[Stored data entries]
---

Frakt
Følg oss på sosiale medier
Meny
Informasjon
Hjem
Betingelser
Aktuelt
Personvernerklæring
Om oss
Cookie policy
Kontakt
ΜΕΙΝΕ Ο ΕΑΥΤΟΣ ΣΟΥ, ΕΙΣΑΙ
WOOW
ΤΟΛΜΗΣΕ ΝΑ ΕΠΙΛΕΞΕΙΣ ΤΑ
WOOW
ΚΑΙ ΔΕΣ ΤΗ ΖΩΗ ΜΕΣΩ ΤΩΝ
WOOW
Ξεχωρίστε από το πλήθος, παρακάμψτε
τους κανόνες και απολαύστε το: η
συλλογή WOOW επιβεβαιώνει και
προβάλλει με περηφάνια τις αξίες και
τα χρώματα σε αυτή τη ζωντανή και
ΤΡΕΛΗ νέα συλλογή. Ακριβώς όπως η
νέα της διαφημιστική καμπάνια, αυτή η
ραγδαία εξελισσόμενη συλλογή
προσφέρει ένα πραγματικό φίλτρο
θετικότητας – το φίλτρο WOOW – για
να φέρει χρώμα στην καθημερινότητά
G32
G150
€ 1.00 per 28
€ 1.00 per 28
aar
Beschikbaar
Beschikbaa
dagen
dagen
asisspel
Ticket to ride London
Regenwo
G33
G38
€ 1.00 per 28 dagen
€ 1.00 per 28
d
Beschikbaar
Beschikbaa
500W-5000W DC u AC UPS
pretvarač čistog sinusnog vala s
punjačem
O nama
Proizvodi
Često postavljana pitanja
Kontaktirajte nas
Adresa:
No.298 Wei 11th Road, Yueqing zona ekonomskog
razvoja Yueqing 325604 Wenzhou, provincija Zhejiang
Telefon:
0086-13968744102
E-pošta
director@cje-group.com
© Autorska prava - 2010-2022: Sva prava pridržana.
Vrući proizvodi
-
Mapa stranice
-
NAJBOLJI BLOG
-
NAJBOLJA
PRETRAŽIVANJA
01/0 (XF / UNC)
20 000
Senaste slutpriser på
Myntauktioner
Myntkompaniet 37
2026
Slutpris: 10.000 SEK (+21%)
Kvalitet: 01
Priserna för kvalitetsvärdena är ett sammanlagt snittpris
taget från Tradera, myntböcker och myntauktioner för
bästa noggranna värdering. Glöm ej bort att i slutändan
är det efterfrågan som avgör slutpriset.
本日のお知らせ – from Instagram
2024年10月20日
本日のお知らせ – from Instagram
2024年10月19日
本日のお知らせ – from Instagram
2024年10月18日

---

> Work order
Restating all of the data exactly is the whole task.

> Your response
Frakt
Følg oss på sosiale medier
Meny
Informasjon
Hjem
Betingelser
Aktuelt
Personvernerklæring
Om oss
Cookie policy
Kontakt
ΜΕΙΝΕ Ο ΕΑΥΤΟΣ ΣΟΥ, ΕΙΣΑΙ
WOOW
ΤΟΛΜΗΣΕ ΝΑ ΕΠΙΛΕΞΕΙΣ ΤΑ
WOOW
ΚΑΙ ΔΕΣ ΤΗ ΖΩΗ ΜΕΣΩ ΤΩΝ
WOOW
Ξεχωρίστε από το πλήθος, παρακάμψτε
τους κανόνες και απολαύστε το: η
συλλογή WOOW επιβεβαιώνει και
προβάλλει με περηφάνια τις αξίες και
τα χρώματα σε αυτή τη ζωντανή και
ΤΡΕΛΗ νέα συλλογή. Ακριβώς όπως η
νέα της διαφημιστική καμπάνια, αυτή η
ραγδαία εξελισσόμενη συλλογή
προσφέρει ένα πραγματικό φίλτρο
θετικότητας – το φίλτρο WOOW – για
να φέρει χρώμα στην καθημερινότητά
G32
G150
€ 1.00 per 28
€ 1.00 per 28
aar
Beschikbaar
Beschikbaa
dagen
dagen
asisspel
Ticket to ride London
Regenwo
G33
G38
€ 1.00 per 28 dagen
€ 1.00 per 28
d
Beschikbaar
Beschikbaa
500W-5000W DC u AC UPS
pretvarač čistog sinusnog vala s
punjačem
O nama
Proizvodi
Često postavljana pitanja
Kontaktirajte nas
Adresa:
No.298 Wei 11th Road, Yueqing zona ekonomskog
razvoja Yueqing 325604 Wenzhou, provincija Zhejiang
Telefon:
0086-13968744102
E-pošta
director@cje-group.com
© Autorska prava - 2010-2022: Sva prava pridržana.
Vrući proizvodi
-
Mapa stranice
-
NAJBOLJI BLOG
-
NAJBOLJA
PRETRAŽIVANJA
01/0 (XF / UNC)
20 000
Senaste slutpriser på
Myntauktioner
Myntkompaniet 37
2026
Slutpris: 10.000 SEK (+21%)
Kvalitet: 01
Priserna för kvalitetsvärdena är ett sammanlagt snittpris
taget från Tradera, myntböcker och myntauktioner för
bästa noggranna värdering. Glöm ej bort att i slutändan
är det efterfrågan som avgör slutpriset.
本日のお知らせ – from Instagram
2024年10月20日
本日のお知らせ – from Instagram
2024年10月19日
本日のお知らせ – from Instagram
2024年10月18日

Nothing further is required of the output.